(Dataset excerpts)
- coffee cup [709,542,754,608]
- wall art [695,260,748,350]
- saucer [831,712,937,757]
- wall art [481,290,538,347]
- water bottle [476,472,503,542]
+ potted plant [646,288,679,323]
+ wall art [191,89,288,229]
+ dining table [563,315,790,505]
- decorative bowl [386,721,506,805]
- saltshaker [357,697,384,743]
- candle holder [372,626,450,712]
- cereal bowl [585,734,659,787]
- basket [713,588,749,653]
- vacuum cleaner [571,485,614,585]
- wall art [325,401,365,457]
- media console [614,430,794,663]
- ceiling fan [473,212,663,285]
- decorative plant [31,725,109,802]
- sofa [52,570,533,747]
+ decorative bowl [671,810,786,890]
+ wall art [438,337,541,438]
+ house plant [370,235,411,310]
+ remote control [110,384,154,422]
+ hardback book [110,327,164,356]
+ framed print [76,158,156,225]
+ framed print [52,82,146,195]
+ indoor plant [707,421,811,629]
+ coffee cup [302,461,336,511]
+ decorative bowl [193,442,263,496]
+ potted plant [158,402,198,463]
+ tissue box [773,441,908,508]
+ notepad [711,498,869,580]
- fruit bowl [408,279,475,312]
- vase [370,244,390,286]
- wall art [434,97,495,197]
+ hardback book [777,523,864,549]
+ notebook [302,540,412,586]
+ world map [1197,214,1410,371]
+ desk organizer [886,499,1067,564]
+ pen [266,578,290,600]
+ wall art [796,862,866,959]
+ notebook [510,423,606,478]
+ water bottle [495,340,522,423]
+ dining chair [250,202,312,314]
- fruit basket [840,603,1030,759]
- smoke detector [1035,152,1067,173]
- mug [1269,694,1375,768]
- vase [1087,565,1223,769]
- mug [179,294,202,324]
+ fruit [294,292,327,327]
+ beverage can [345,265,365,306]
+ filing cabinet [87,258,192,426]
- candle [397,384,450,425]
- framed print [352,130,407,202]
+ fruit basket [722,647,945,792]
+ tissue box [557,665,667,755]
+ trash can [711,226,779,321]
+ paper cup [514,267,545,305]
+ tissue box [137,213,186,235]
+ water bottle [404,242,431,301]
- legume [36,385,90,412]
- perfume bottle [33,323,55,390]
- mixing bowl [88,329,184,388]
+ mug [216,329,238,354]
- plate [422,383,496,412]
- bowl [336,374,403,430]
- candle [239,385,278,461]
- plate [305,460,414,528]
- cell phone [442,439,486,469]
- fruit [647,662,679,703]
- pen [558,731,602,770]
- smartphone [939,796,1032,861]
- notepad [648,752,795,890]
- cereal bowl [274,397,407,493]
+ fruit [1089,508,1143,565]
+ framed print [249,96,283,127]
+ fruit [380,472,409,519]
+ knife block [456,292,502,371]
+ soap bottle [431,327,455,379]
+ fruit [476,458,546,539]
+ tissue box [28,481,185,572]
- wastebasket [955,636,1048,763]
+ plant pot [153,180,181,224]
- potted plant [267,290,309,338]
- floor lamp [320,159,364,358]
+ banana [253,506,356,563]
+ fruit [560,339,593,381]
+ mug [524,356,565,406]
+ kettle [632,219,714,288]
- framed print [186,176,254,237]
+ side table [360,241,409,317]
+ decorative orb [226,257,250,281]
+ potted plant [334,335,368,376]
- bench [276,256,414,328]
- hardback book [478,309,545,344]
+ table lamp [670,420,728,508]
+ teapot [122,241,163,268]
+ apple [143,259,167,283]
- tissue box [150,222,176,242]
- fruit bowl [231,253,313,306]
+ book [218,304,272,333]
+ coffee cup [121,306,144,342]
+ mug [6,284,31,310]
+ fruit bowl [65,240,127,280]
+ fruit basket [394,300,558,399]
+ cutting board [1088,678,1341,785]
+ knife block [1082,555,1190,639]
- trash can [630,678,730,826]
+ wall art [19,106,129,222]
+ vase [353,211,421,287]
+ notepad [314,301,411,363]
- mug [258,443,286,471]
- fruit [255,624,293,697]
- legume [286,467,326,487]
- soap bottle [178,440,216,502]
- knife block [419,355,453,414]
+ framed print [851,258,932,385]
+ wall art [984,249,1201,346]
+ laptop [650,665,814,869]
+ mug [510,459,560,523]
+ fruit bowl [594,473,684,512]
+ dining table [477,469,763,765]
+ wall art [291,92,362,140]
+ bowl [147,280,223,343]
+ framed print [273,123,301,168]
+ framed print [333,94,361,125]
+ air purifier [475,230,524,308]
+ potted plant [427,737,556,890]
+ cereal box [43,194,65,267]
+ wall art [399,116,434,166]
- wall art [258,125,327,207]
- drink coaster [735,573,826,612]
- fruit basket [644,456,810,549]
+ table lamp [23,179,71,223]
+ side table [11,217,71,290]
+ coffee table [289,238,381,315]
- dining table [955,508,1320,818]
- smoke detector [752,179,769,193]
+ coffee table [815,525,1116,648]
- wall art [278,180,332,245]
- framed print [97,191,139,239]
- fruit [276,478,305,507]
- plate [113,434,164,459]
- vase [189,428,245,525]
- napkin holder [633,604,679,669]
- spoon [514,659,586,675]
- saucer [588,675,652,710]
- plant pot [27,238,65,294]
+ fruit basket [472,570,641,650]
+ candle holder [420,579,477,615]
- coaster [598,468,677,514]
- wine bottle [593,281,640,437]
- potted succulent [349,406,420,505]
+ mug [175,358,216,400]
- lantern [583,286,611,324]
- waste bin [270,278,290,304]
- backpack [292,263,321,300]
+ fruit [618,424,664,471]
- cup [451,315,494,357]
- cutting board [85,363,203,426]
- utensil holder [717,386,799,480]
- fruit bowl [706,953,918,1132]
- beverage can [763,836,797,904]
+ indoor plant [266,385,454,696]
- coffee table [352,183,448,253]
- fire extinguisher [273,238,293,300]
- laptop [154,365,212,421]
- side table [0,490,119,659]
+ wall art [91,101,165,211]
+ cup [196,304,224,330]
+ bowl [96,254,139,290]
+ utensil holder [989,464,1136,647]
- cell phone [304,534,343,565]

_PROBLEM TO WORK ON_
In the records above, find the lines containing "detector" and copy them.

_RESPONSE BELOW_
- smoke detector [1035,152,1067,173]
- smoke detector [752,179,769,193]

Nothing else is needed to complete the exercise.